Exercise inputs:
......

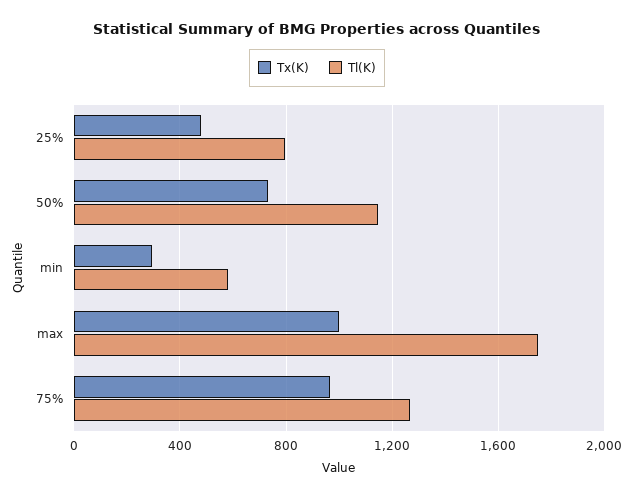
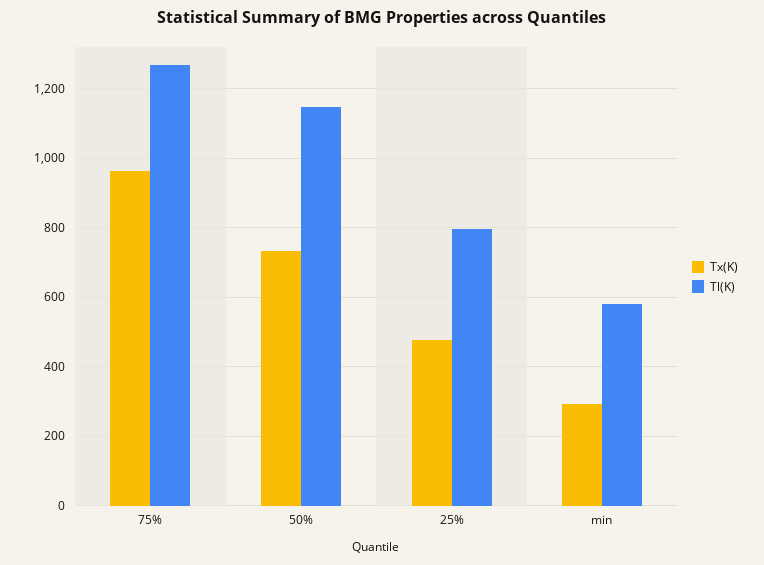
Tx(K), max: 1000 -> none
Tl(K), max: 1750 -> none

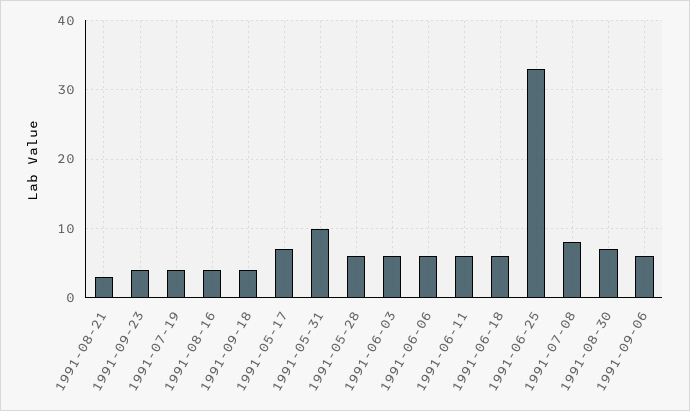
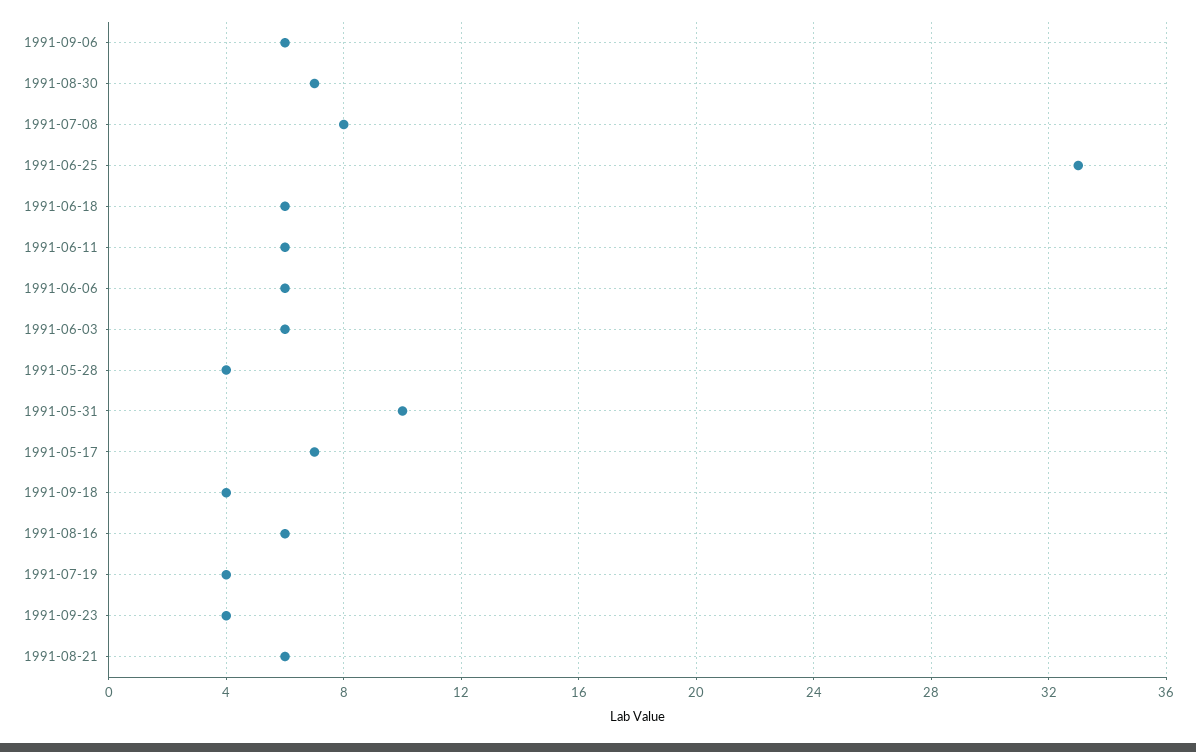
1991-08-21: 3 -> 6
1991-08-16: 4 -> 6
1991-05-28: 6 -> 4

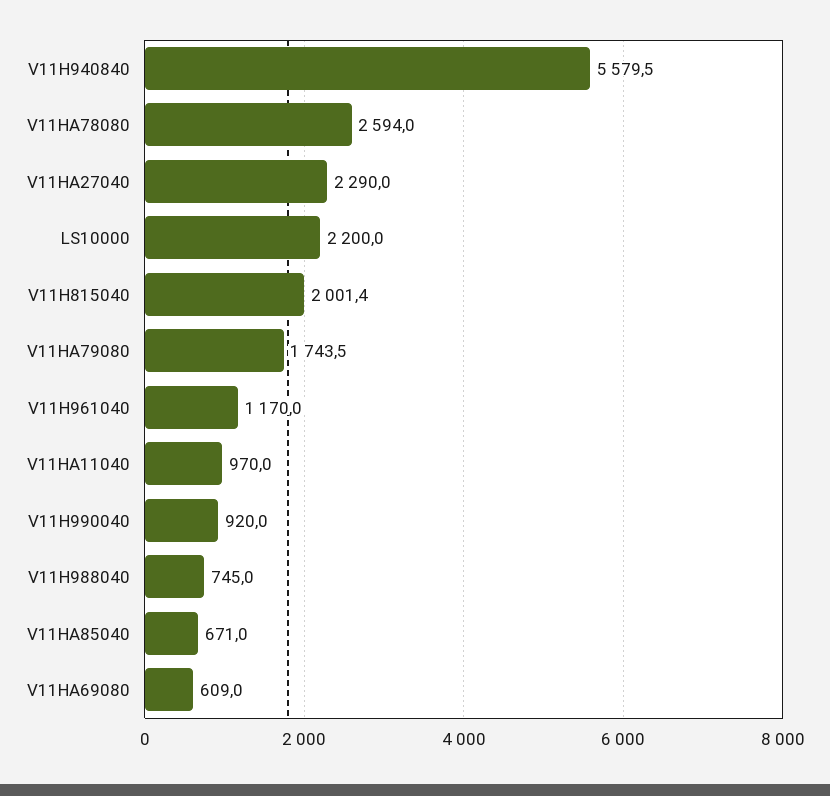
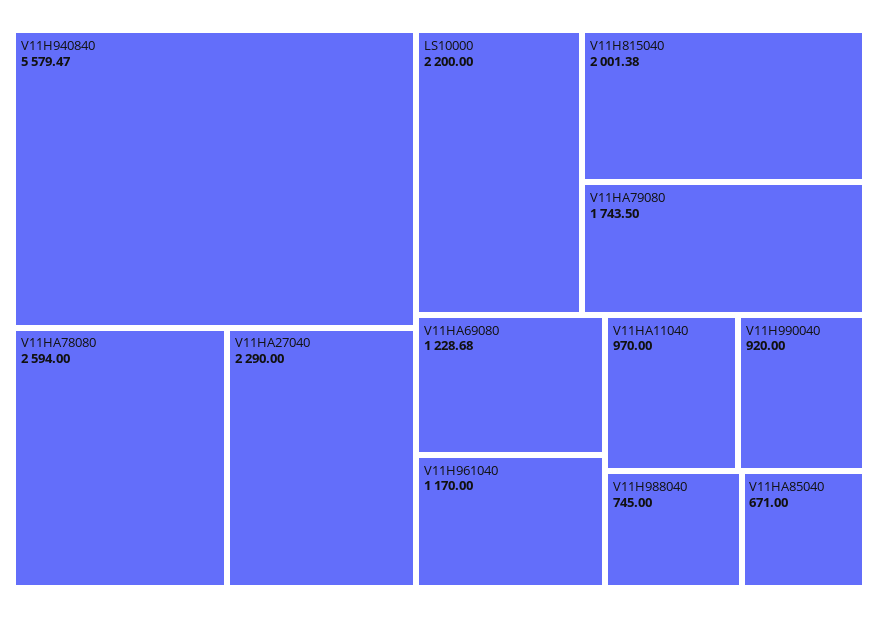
V11HA69080: 609 -> 1228.68

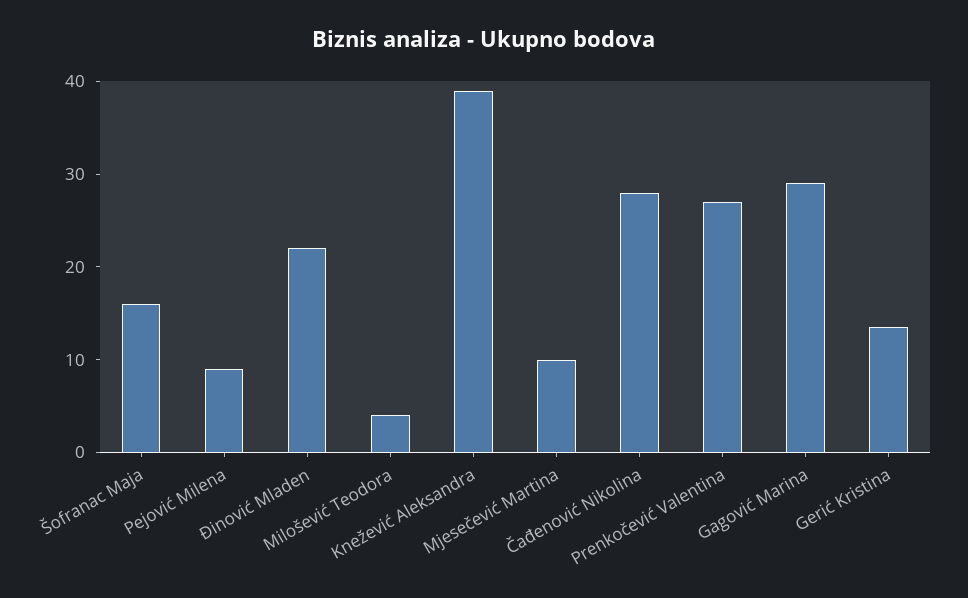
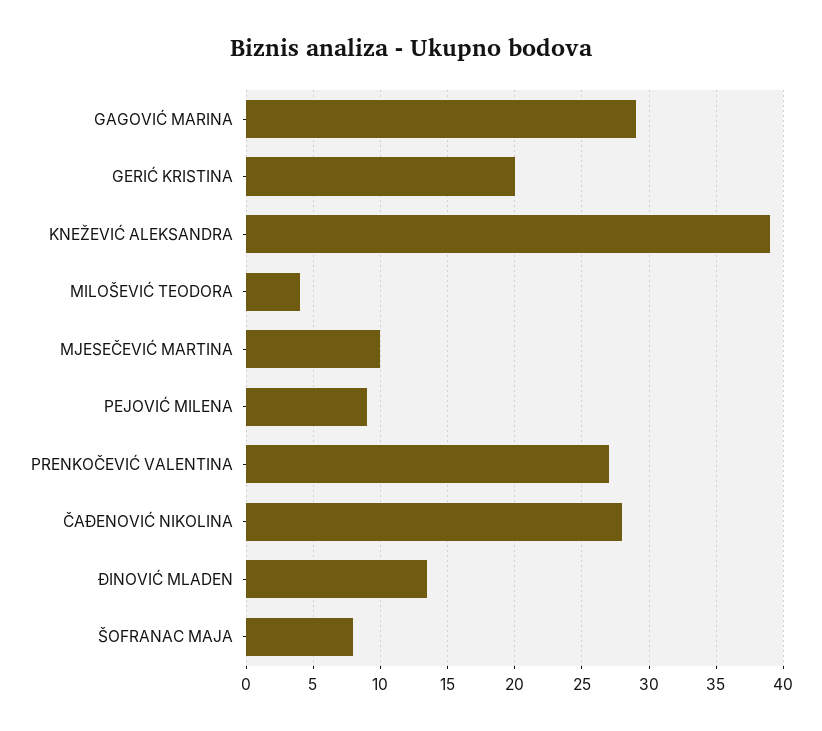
Šofranac Maja: 16 -> 8
Đinović Mladen: 22 -> 13.5
Gerić Kristina: 14 -> 20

......

What is required: Write out, exactly and only, the lines from the one containing "1991-05-28: 6 -> 4" through the last line of the material above. Pictures do not go in the copy.

Task result:
1991-05-28: 6 -> 4

V11HA69080: 609 -> 1228.68

Šofranac Maja: 16 -> 8
Đinović Mladen: 22 -> 13.5
Gerić Kristina: 14 -> 20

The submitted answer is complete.